▸ **INSTRUCTION**: Copy each of the lines below that contains the string "Barat". Matching is case-sensitive.

▸ **DATA UNDER STUDY**:
· · · ·

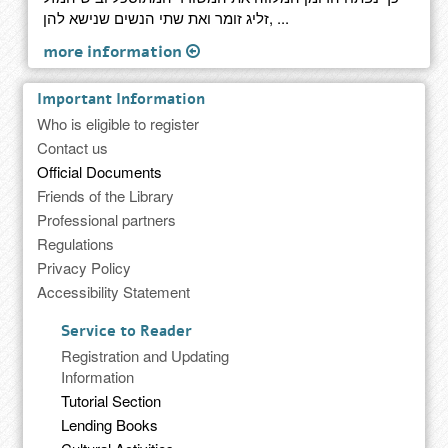
זליג זומר ואת שתי הנשים שנישא להן, ...
more information
Important Information
Who is eligible to register
Contact us
Official Documents
Friends of the Library
Professional partners
Regulations
Privacy Policy
Accessibility Statement
Service to Reader
Registration and Updating
Information
Tutorial Section
Lending Books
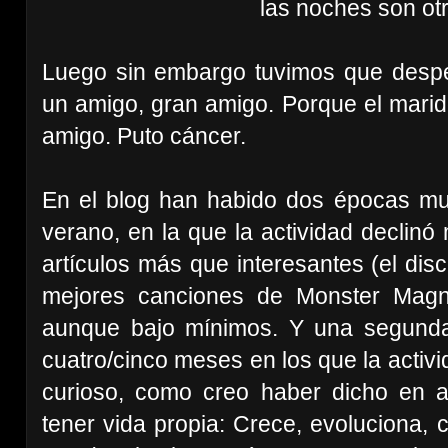
las noches son otra
Luego sin embargo tuvimos que desp
un amigo, gran amigo. Porque el marid
amigo. Puto cáncer.
En el blog han habido dos épocas muy
verano, en la que la actividad declin
artículos más que interesantes (el dis
mejores canciones de Monster Magn
aunque bajo mínimos. Y una segunda
cuatro/cinco meses en los que la activid
curioso, como creo haber dicho en a
tener vida propia: Crece, evoluciona, 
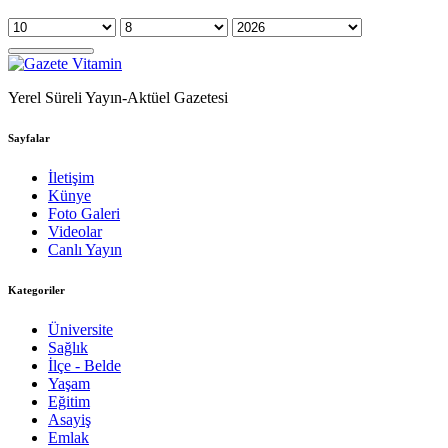
Yerel Süreli Yayın-Aktüel Gazetesi
Sayfalar
İletişim
Künye
Foto Galeri
Videolar
Canlı Yayın
Kategoriler
Üniversite
Sağlık
İlçe - Belde
Yaşam
Eğitim
Asayiş
Emlak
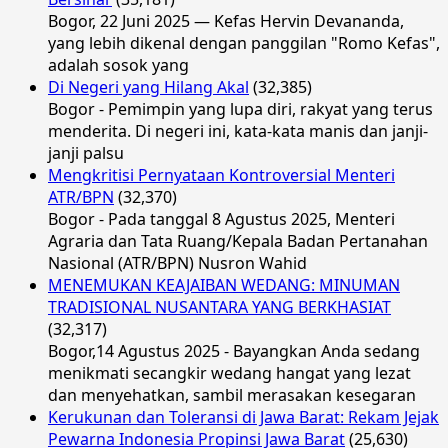
Bogor, 22 Juni 2025 — Kefas Hervin Devananda,
yang lebih dikenal dengan panggilan "Romo Kefas",
adalah sosok yang
Di Negeri yang Hilang Akal
(32,385)
Bogor - Pemimpin yang lupa diri, rakyat yang terus
menderita. Di negeri ini, kata-kata manis dan janji-
janji palsu
Mengkritisi Pernyataan Kontroversial Menteri
ATR/BPN
(32,370)
Bogor - Pada tanggal 8 Agustus 2025, Menteri
Agraria dan Tata Ruang/Kepala Badan Pertanahan
Nasional (ATR/BPN) Nusron Wahid
MENEMUKAN KEAJAIBAN WEDANG: MINUMAN
TRADISIONAL NUSANTARA YANG BERKHASIAT
(32,317)
Bogor,14 Agustus 2025 - Bayangkan Anda sedang
menikmati secangkir wedang hangat yang lezat
dan menyehatkan, sambil merasakan kesegaran
Kerukunan dan Toleransi di Jawa Barat: Rekam Jejak
Pewarna Indonesia Propinsi Jawa Barat
(25,630)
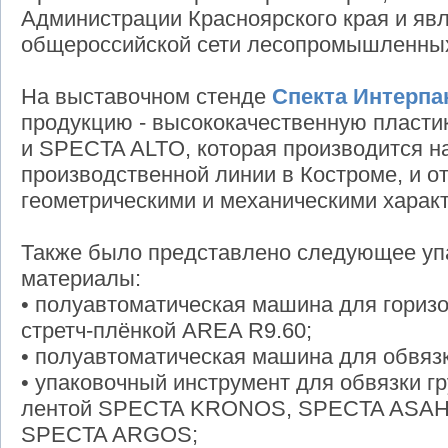
Администрации Красноярского края и явл
общероссийской сети лесопромышленн
На выставочном стенде
Спекта Интерпа
продукцию - высококачественную пласт
и SPECTA ALTO, которая производится н
производственной линии в Костроме, и 
геометрическими и механическими характ
Также было представлено следующее уп
материалы:
• полуавтоматическая машина для горизо
стретч-плёнкой AREA R9.60;
• полуавтоматическая машина для обвязк
• упаковочный инструмент для обвязки гр
лентой SPECTA KRONOS, SPECTA ASAH
SPECTA ARGOS;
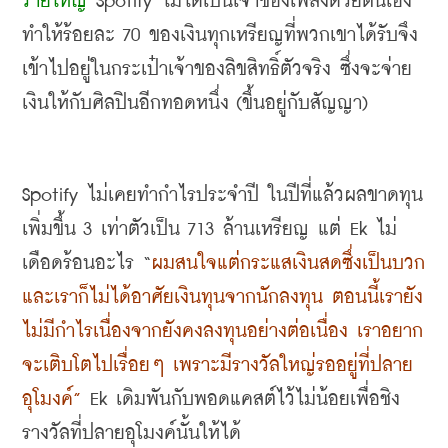
รายใหญ่
Spotify 
ไม่ได้เป็นเจ้าของเพลงด้วยตนเอง 
ทำให้ร้อยละ
 70 
ของเงินทุกเหรียญที่พวกเขาได้รับจึง
เข้าไปอยู่ในกระเป๋าเจ้าของลิขสิทธิ์ตัวจริง ซึ่งจะจ่าย
เงินให้กับศิลปินอีกทอดหนึ่ง
 (
ขึ้นอยู่กับสัญญา
) 
Spotify 
ไม่เคยทำกำไรประจำปี ในปีที่แล้วผลขาดทุน
เพิ่มขึ้น
 3 
เท่าตัวเป็น
 713 
ล้านเหรียญ แต่
 Ek 
ไม่
เดือดร้อนอะไร
 “
ผมสนใจแต่กระแสเงินสดซึ่งเป็นบวก 
และเราก็ไม่ได้อาศัยเงินทุนจากนักลงทุน ตอนนี้เรายัง
ไม่มีกำไรเนื่องจากยังคงลงทุนอย่างต่อเนื่อง เราอยาก
จะเติบโตไปเรื่อยๆ เพราะมีรางวัลใหญ่รออยู่ที่ปลาย
อุโมงค์
”
 Ek 
เดิมพันกับพอดแคสต์ไว้ไม่น้อยเพื่อชิง
รางวัลที่ปลายอุโมงค์นั้นให้ได้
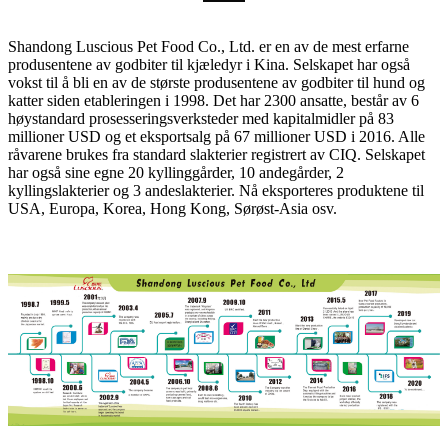
Shandong Luscious Pet Food Co., Ltd. er en av de mest erfarne
produsentene av godbiter til kjæledyr i Kina. Selskapet har også
vokst til å bli en av de største produsentene av godbiter til hund og
katter siden etableringen i 1998. Det har 2300 ansatte, består av 6
høystandard prosesseringsverksteder med kapitalmidler på 83
millioner USD og et eksportsalg på 67 millioner USD i 2016. Alle
råvarene brukes fra standard slakterier registrert av CIQ. Selskapet
har også sine egne 20 kyllinggårder, 10 andegårder, 2
kyllingslakterier og 3 andeslakterier. Nå eksporteres produktene til
USA, Europa, Korea, Hong Kong, Sørøst-Asia osv.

· · · ·

▸ **WRITTEN RESPONSE**:
Kerukunan dan Toleransi di Jawa Barat: Rekam Jejak
Pewarna Indonesia Propinsi Jawa Barat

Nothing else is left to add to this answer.